The SDS is extremely versatile and can be used in any conceivable configuration, depending on patient needs and surgeon preference. After the indication for SDS has been made, the position of the proximal and distal anchors is chosen, which is according to the same considerations as in other growth-friendly techniques. If possible, only the primary curve is addressed with unilateral (concave) distraction and an additional convex sliding rod fixed to the apex. In neuromuscular patients, the curve often extends to the sacrum which is a reason to include the lumbosacral joint. As with all systems, great care must be exercised in fusing ambulatory patients to the pelvis.

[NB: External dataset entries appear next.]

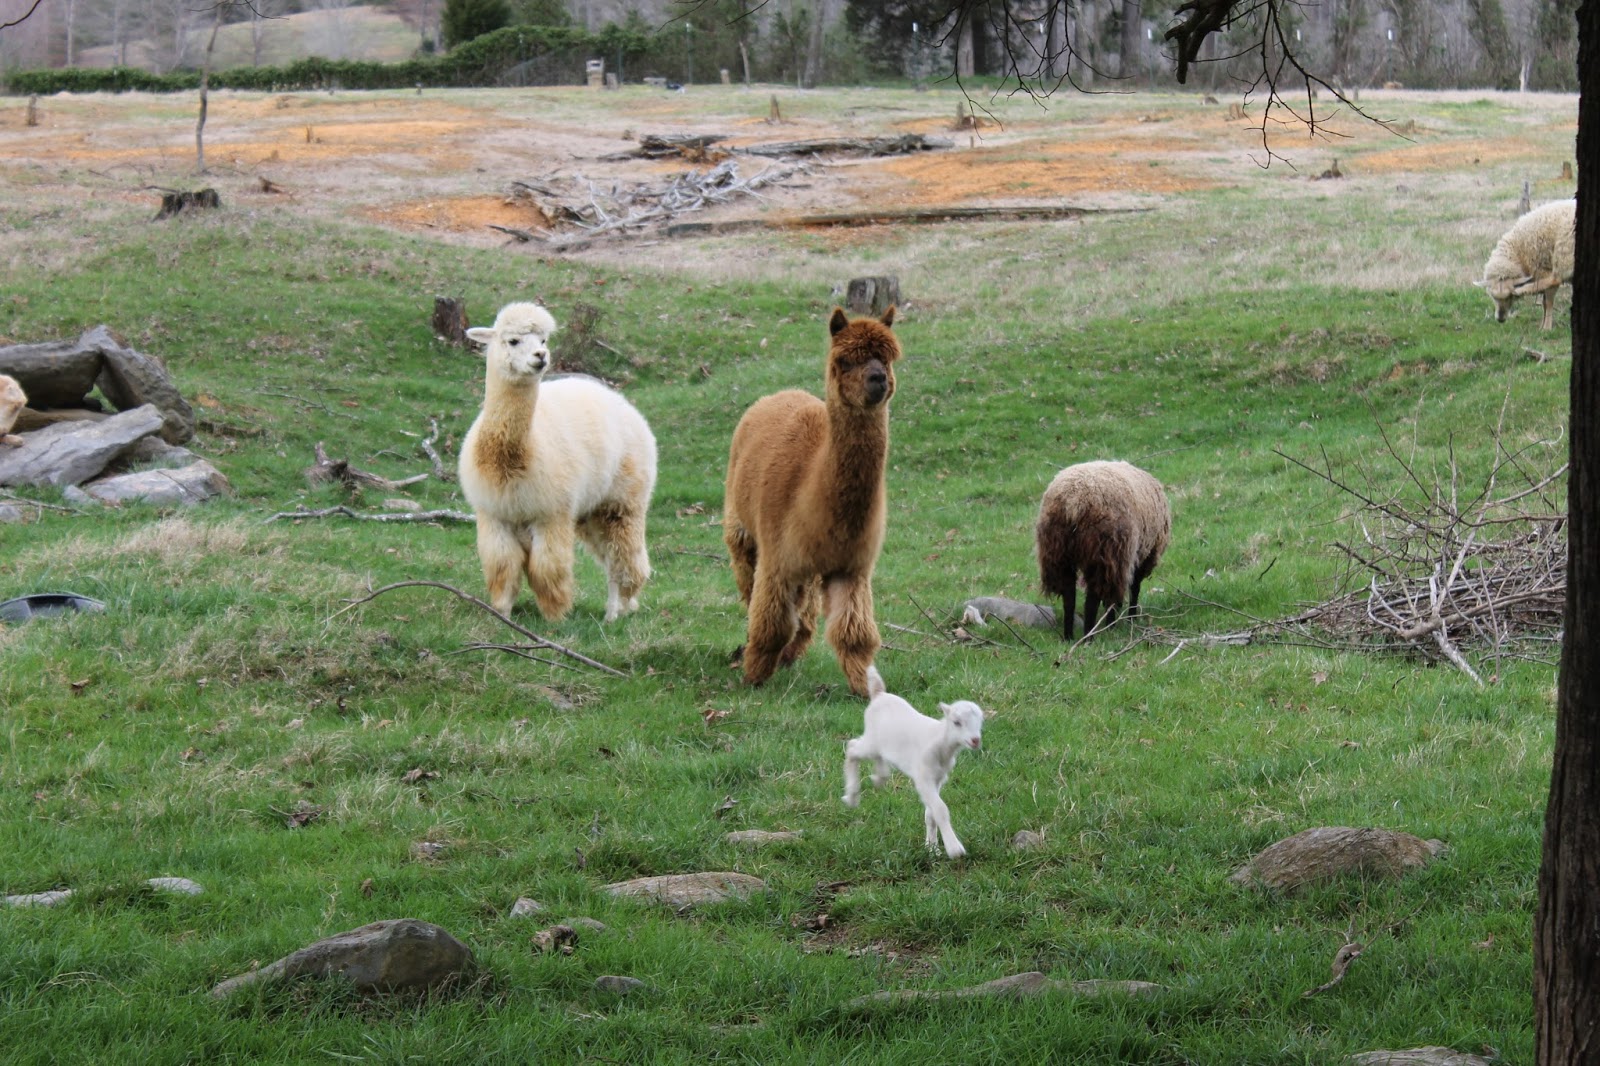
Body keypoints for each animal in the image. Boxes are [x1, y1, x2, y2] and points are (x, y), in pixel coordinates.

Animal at [458, 302, 657, 622]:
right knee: (608, 556)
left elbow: (547, 570)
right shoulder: (494, 514)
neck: (512, 460)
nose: (541, 356)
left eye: (543, 340)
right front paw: (502, 615)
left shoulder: (551, 513)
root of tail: (622, 402)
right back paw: (621, 608)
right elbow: (503, 568)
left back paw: (614, 613)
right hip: (589, 511)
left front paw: (555, 617)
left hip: (623, 500)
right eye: (512, 340)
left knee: (622, 558)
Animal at [723, 306, 901, 697]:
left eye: (886, 358)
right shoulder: (778, 558)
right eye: (845, 361)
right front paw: (753, 676)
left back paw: (792, 653)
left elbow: (855, 634)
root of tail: (777, 394)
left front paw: (864, 686)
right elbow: (771, 625)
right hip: (741, 527)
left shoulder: (851, 567)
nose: (878, 379)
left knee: (804, 610)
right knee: (748, 585)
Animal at [842, 666, 984, 859]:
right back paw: (852, 795)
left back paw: (879, 778)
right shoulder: (923, 776)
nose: (975, 740)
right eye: (956, 722)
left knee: (876, 757)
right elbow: (940, 809)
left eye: (981, 721)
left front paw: (932, 848)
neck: (940, 740)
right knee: (852, 748)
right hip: (872, 740)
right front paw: (954, 849)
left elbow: (931, 813)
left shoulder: (938, 778)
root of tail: (879, 694)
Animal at [1036, 460, 1171, 641]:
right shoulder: (1139, 556)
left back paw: (1069, 636)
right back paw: (1089, 636)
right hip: (1104, 550)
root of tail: (1073, 501)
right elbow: (1133, 589)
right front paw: (1127, 620)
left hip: (1057, 552)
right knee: (1093, 599)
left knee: (1069, 595)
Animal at [1477, 198, 1576, 330]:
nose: (1500, 319)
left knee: (1556, 278)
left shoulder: (1543, 268)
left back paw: (1523, 289)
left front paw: (1546, 328)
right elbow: (1545, 301)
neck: (1519, 253)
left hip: (1564, 251)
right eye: (1492, 296)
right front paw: (1543, 325)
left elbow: (1548, 300)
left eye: (1510, 297)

5.4.3 Selection of Spring Size

The spring diameter depends on the posterior instrumentation size. Typically, we now use Ø4.5 mm rods in patients below 30 kg and Ø5.5 in patients above. Based on anticipated growth and available space, we determine the length of the spring and residual rod length. Preferably we use springs with at least 5 cm distraction potential.

5.4.4 Spring Force

Based on literature research and our observations, the maximal force that can be applied safely on the vertebral endplates is 0.4 MPa (0.4 N/mm2) [69, 70]. Based on the upper thoracic vertebral body surface (300–500 mm2) this corresponds to a distraction force of 120 N in children <5 years and 200 N >10 years. Currently, we have the option to choose between 50 N, 75 N, and 100 N springs. Using two springs in line does not change the distraction force (it doubles the working length and halves the spring constant k), but obviously, spring forces have to be summated when used bilaterally.

5.5 Surgical Technique

The anchors are installed via small midline incisions. Then, the distraction rod is carefully contoured and is mounted with a parallel connector fixed at least 5 cm from the end (this is the residual rod length for growth). This fixation is temporary and the parallel connector hole should be oversize (e.g., 5.5 mm for a 4.5 mm rod). The spring is slid over the rod from the other end against the connector and pre-tensioned between the connector and a buttress (Video 46.2). This “loaded” rod is inserted subfascially from the receiving anchor to the other (push) anchor. Then the parallel connector is mounted on the receiving anchor rod using an appropriate hole size and then fixed permanently. The other end of the rod is mounted to the push anchor and then the temporary fixation of the parallel connector to the sliding rod can be released. Surgery time for this procedure was 2–3 hours. In our cohort, patients are allowed unrestricted activity, but one can choose to limit this in order to allow fusion of the anchor vertebrae which may increase their pullout strength.

6 Conclusion

Passive-guided growth using MLT, OWSER, or SDS technique seems to be safe with a low complication rate. However, despite the fewer surgeries using this technique and fewer hardware failures, most patients grow across the instrumented segments. We recommend that patient selection and management of EOS, and particularly neuromuscular scoliosis, should be performed in a specialized center, where a high volume of procedures is carried out, in order to maintain safety and prevent significant complications. Having good medical support staff to deal with these high-risk patients is essential to achieve good results.